[Collected data]
▼▼▼

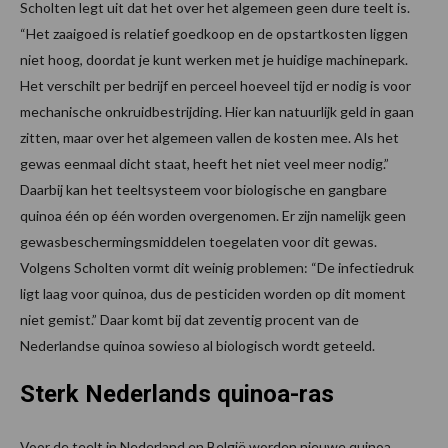
Scholten legt uit dat het over het algemeen geen dure teelt is.
“Het zaaigoed is relatief goedkoop en de opstartkosten liggen
niet hoog, doordat je kunt werken met je huidige machinepark.
Het verschilt per bedrijf en perceel hoeveel tijd er nodig is voor
mechanische onkruidbestrijding. Hier kan natuurlijk geld in gaan
zitten, maar over het algemeen vallen de kosten mee. Als het
gewas eenmaal dicht staat, heeft het niet veel meer nodig.”
Daarbij kan het teeltsysteem voor biologische en gangbare
quinoa één op één worden overgenomen. Er zijn namelijk geen
gewasbeschermingsmiddelen toegelaten voor dit gewas.
Volgens Scholten vormt dit weinig problemen: “De infectiedruk
ligt laag voor quinoa, dus de pesticiden worden op dit moment
niet gemist.” Daar komt bij dat zeventig procent van de
Nederlandse quinoa sowieso al biologisch wordt geteeld.
Sterk Nederlands quinoa-ras
Voor de teelt in Nederland en België worden nieuwe quinoa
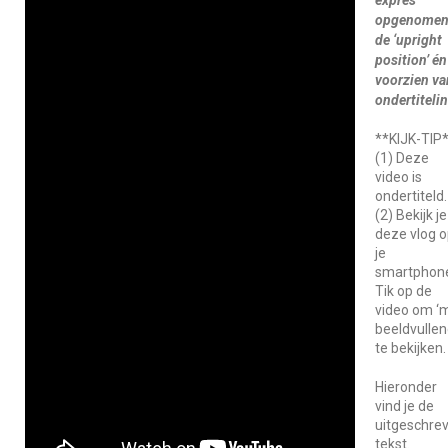
expres
opgenomen
de ‘upright
position’ én
voorzien va
ondertitelin
**KIJK-TIP
(1) Deze
video is
ondertiteld.
(2) Bekijk je
deze vlog 
je
smartphon
Tik op de
video om ‘
beeldvulle
te bekijken.
Hieronder
vind je de
uitgeschre
tekst.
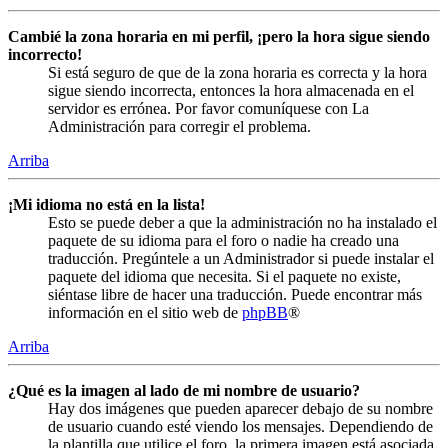
Cambié la zona horaria en mi perfil, ¡pero la hora sigue siendo
incorrecto!
Si está seguro de que de la zona horaria es correcta y la hora
sigue siendo incorrecta, entonces la hora almacenada en el
servidor es errónea. Por favor comuníquese con La
Administración para corregir el problema.
Arriba
¡Mi idioma no está en la lista!
Esto se puede deber a que la administración no ha instalado el
paquete de su idioma para el foro o nadie ha creado una
traducción. Pregúntele a un Administrador si puede instalar el
paquete del idioma que necesita. Si el paquete no existe,
siéntase libre de hacer una traducción. Puede encontrar más
información en el sitio web de
phpBB
®
Arriba
¿Qué es la imagen al lado de mi nombre de usuario?
Hay dos imágenes que pueden aparecer debajo de su nombre
de usuario cuando esté viendo los mensajes. Dependiendo de
la plantilla que utilice el foro, la primera imagen está asociada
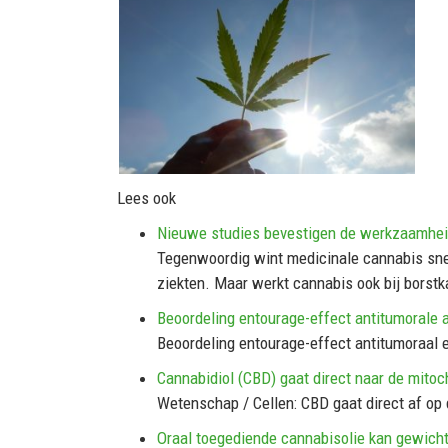
Lees ook
Nieuwe studies bevestigen de werkzaamheid
Tegenwoordig wint medicinale cannabis sne
ziekten. Maar werkt cannabis ook bij borstk
Beoordeling entourage-effect antitumorale a
Beoordeling entourage-effect antitumoraal e
Cannabidiol (CBD) gaat direct naar de mitoc
Wetenschap / Cellen: CBD gaat direct af op
Oraal toegediende cannabisolie kan gewicht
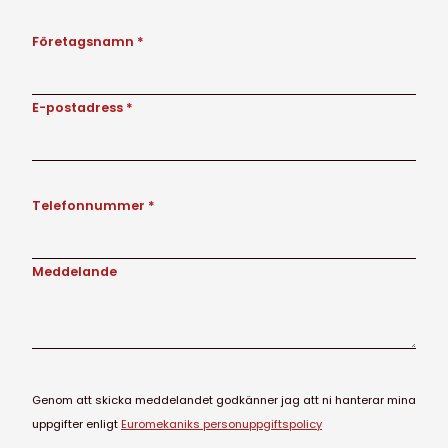
Företagsnamn *
E-postadress *
Telefonnummer *
Meddelande
Genom att skicka meddelandet godkänner jag att ni hanterar mina
uppgifter enligt
Euromekaniks personuppgiftspolicy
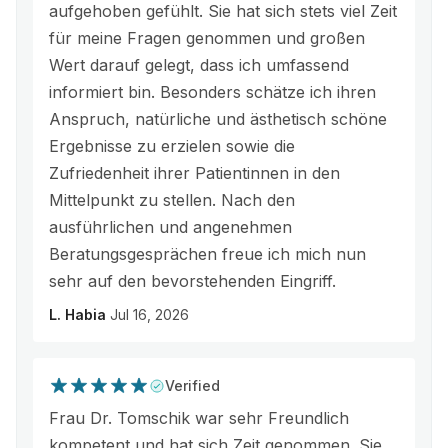
aufgehoben gefühlt. Sie hat sich stets viel Zeit
für meine Fragen genommen und großen
Wert darauf gelegt, dass ich umfassend
informiert bin. Besonders schätze ich ihren
Anspruch, natürliche und ästhetisch schöne
Ergebnisse zu erzielen sowie die
Zufriedenheit ihrer Patientinnen in den
Mittelpunkt zu stellen. Nach den
ausführlichen und angenehmen
Beratungsgesprächen freue ich mich nun
sehr auf den bevorstehenden Eingriff.
L. Habia
Jul 16, 2026
Verified
Frau Dr. Tomschik war sehr Freundlich
kompetent und hat sich Zeit genommen. Sie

▲▲▲

From the line with "Cambié la zona" down to the last line of the records above, restate each line verbatim, passing over any picture.

_Your solution_.
Cambié la zona horaria en mi perfil, ¡pero la hora sigue siendo
incorrecto!
Si está seguro de que de la zona horaria es correcta y la hora
sigue siendo incorrecta, entonces la hora almacenada en el
servidor es errónea. Por favor comuníquese con La
Administración para corregir el problema.
Arriba
¡Mi idioma no está en la lista!
Esto se puede deber a que la administración no ha instalado el
paquete de su idioma para el foro o nadie ha creado una
traducción. Pregúntele a un Administrador si puede instalar el
paquete del idioma que necesita. Si el paquete no existe,
siéntase libre de hacer una traducción. Puede encontrar más
información en el sitio web de
phpBB
®
Arriba
¿Qué es la imagen al lado de mi nombre de usuario?
Hay dos imágenes que pueden aparecer debajo de su nombre
de usuario cuando esté viendo los mensajes. Dependiendo de
la plantilla que utilice el foro, la primera imagen está asociada
Lees ook
Nieuwe studies bevestigen de werkzaamheid
Tegenwoordig wint medicinale cannabis sne
ziekten. Maar werkt cannabis ook bij borstk
Beoordeling entourage-effect antitumorale a
Beoordeling entourage-effect antitumoraal e
Cannabidiol (CBD) gaat direct naar de mitoc
Wetenschap / Cellen: CBD gaat direct af op
Oraal toegediende cannabisolie kan gewicht
Företagsnamn *
E-postadress *
Telefonnummer *
Meddelande
Genom att skicka meddelandet godkänner jag att ni hanterar mina
uppgifter enligt
Euromekaniks personuppgiftspolicy
aufgehoben gefühlt. Sie hat sich stets viel Zeit
für meine Fragen genommen und großen
Wert darauf gelegt, dass ich umfassend
informiert bin. Besonders schätze ich ihren
Anspruch, natürliche und ästhetisch schöne
Ergebnisse zu erzielen sowie die
Zufriedenheit ihrer Patientinnen in den
Mittelpunkt zu stellen. Nach den
ausführlichen und angenehmen
Beratungsgesprächen freue ich mich nun
sehr auf den bevorstehenden Eingriff.
L. Habia
Jul 16, 2026
Verified
Frau Dr. Tomschik war sehr Freundlich
kompetent und hat sich Zeit genommen. Sie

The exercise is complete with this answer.